# Intercept theorem

Up until now I’ve been using enlargements as a shortcut for similar triangles, but it was still kind of wordy having to state the centre and scale factor to justify why two lines might be parallel. I just found out that this is known as the intercept theorem (and its converse) – now I can just refer to this theorem every time! My life just got so much better.

ABC is a triangle with AB = 2BC. M is the midpoint of AB and P is on the segment AC such that AC = 3AP. Then PMC = 90.

Proof 1
Choose D on AB produced beyond B such that MB = BD.

Then as BM = BC = BD, B is the circumcentre of triangle MCD. Since B lies on MD, MD is a diameter of MCD’s circumcircle so ∠MCD = 90.
But CD is parallel to PM by the converse of the intercept theorem as AC = 3AP and AD = 3AM.
Hence ∠PMC = 90 by alternate angles.

Proof 2
Choose D on BC produced beyond C such that BC = CD. Let Q be the midpoint of PC, so AP = PQ = QC.
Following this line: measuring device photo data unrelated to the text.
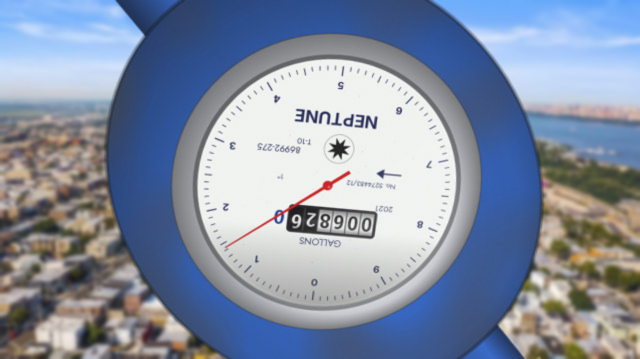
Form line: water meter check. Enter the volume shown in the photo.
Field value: 68261.4 gal
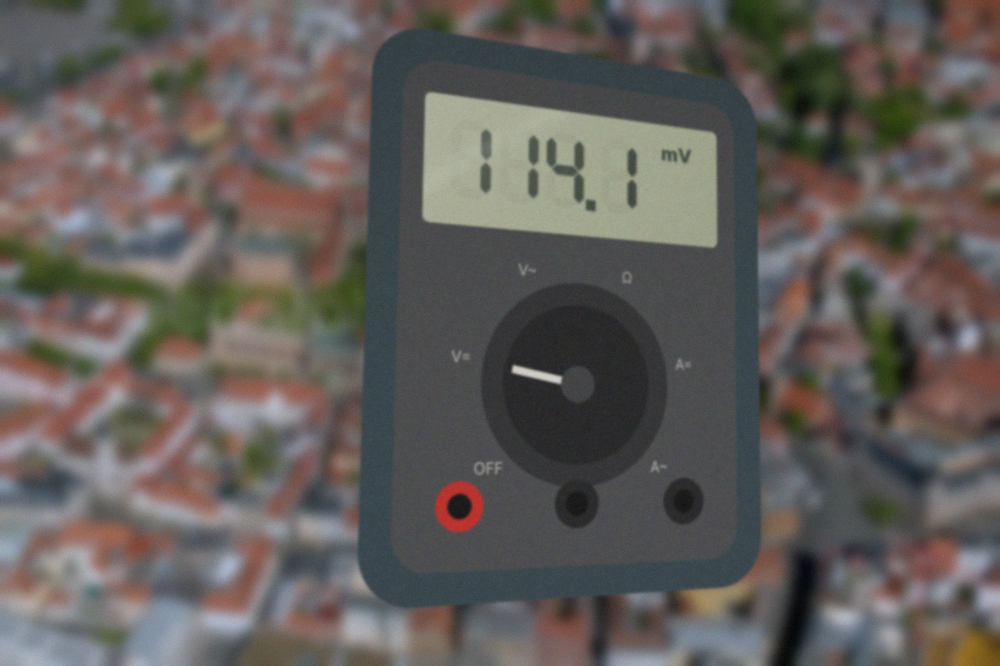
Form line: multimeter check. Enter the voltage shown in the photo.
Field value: 114.1 mV
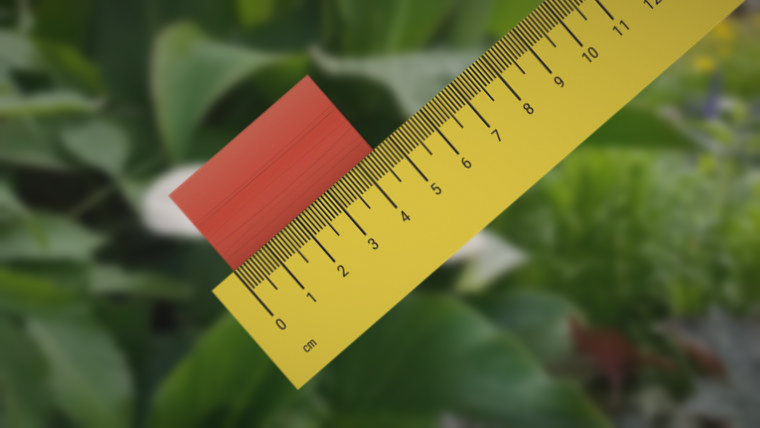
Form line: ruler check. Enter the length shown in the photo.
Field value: 4.5 cm
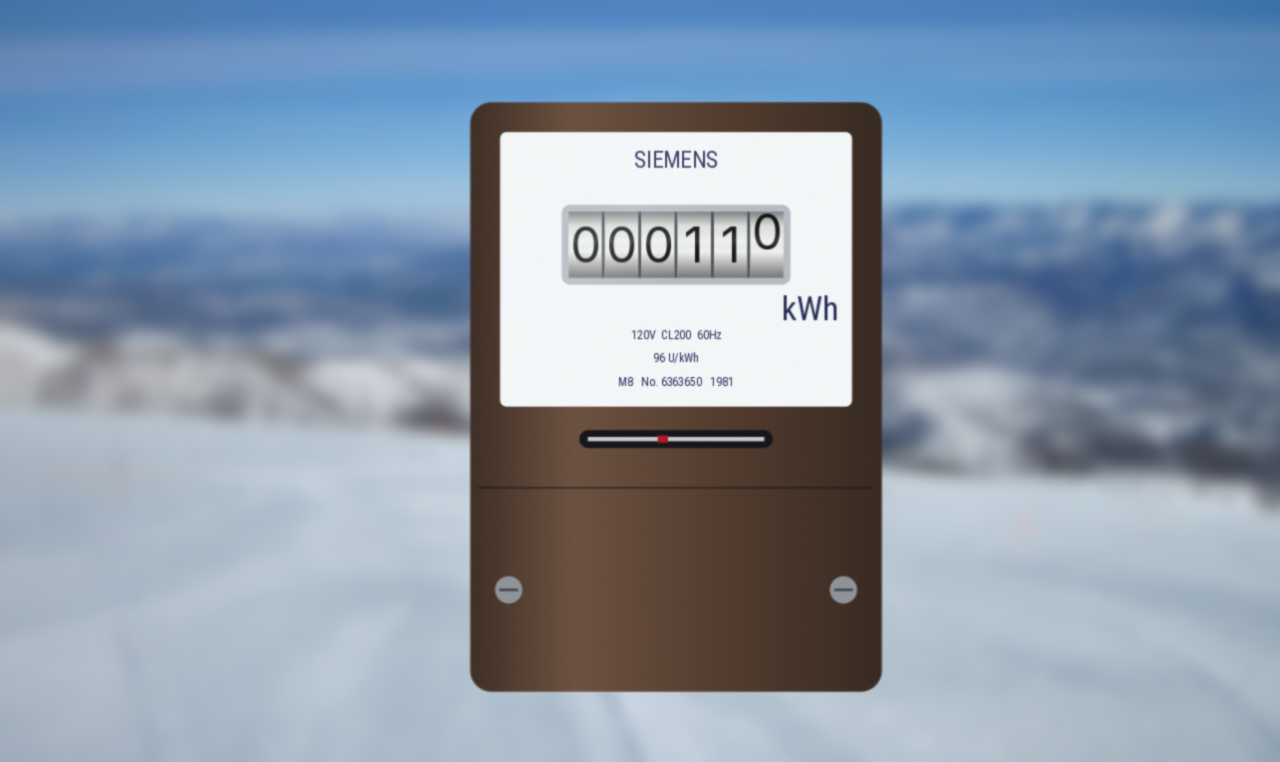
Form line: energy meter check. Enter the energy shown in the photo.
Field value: 110 kWh
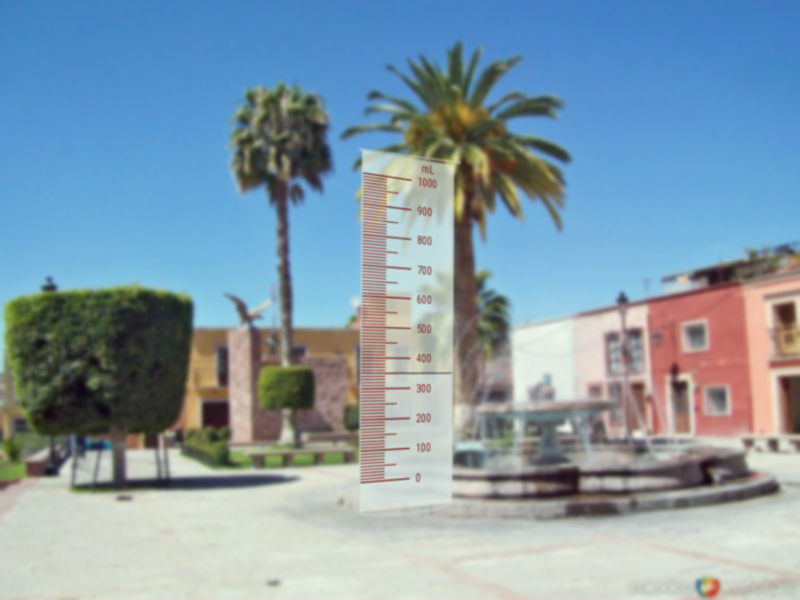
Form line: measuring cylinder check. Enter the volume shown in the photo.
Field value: 350 mL
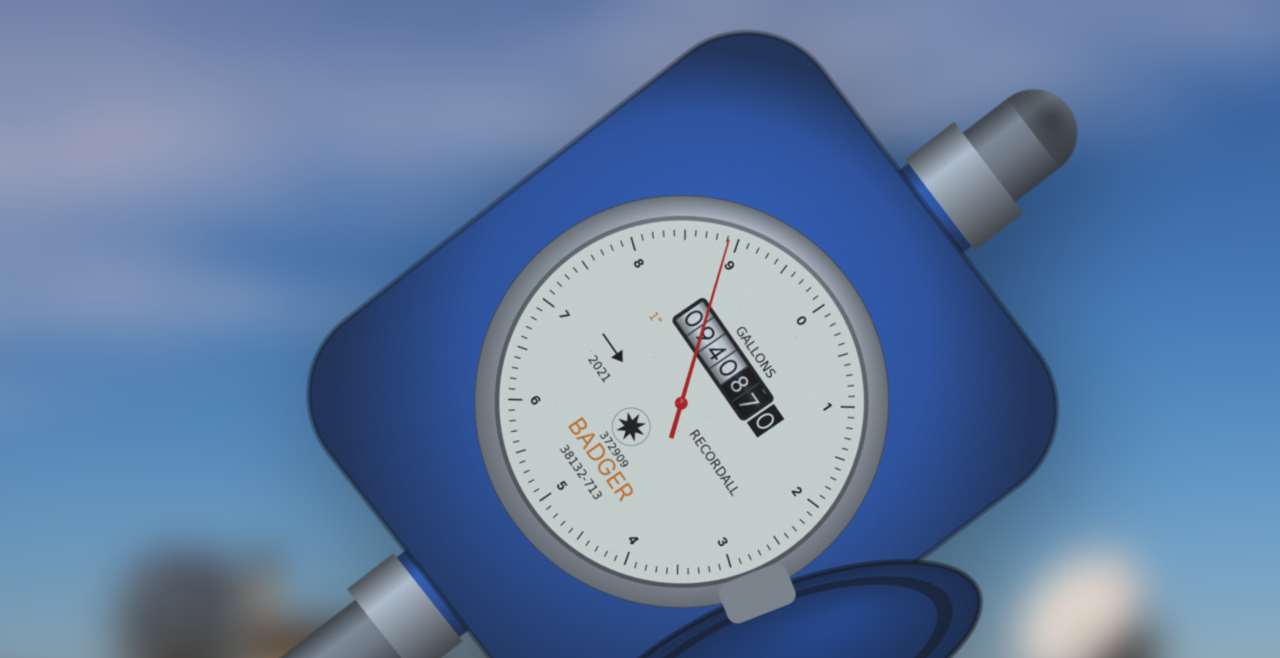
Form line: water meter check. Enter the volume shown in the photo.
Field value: 940868.9 gal
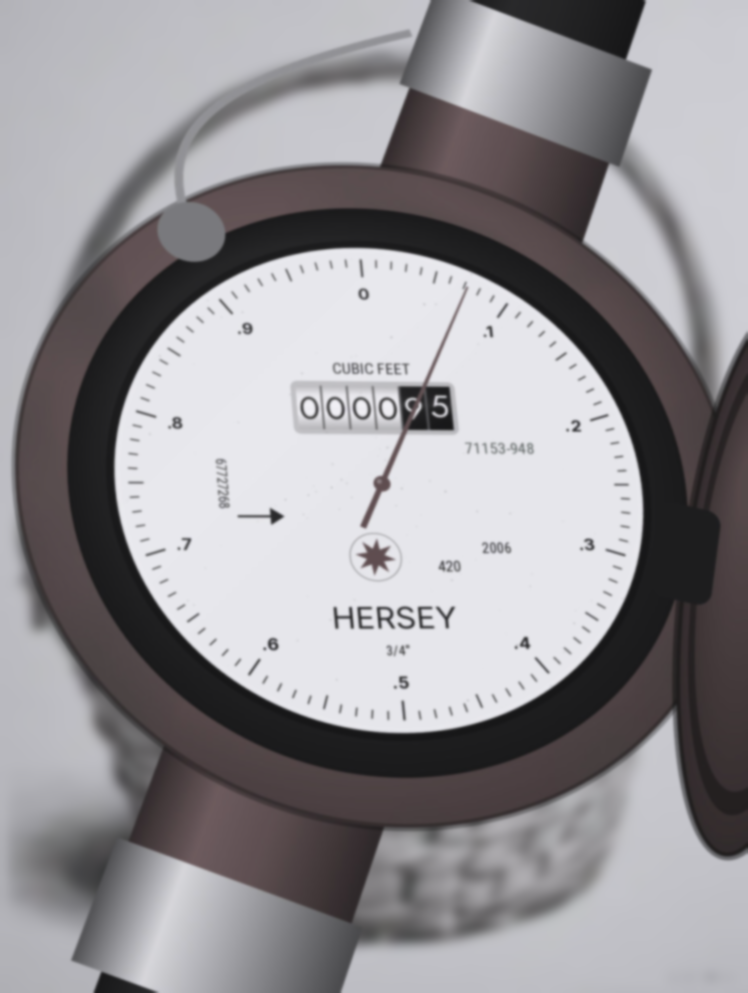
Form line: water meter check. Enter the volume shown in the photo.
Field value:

Then by the converse of the intercept theorem, BQ is parallel to MP and MC is parallel to AD.
But now consider triangle ABD. AC is a median and Q is the point on the median such that AQ = 2QC. Thus Q is the centroid of triangle ABD.
Also, BD = 2BC = AB so triangle ABD is isosceles. Thus the median from B is perpendicular to AD, so BQ is perpendicular to AD.
Using our parallelisms, this implies MP and MC are perpendicular as well.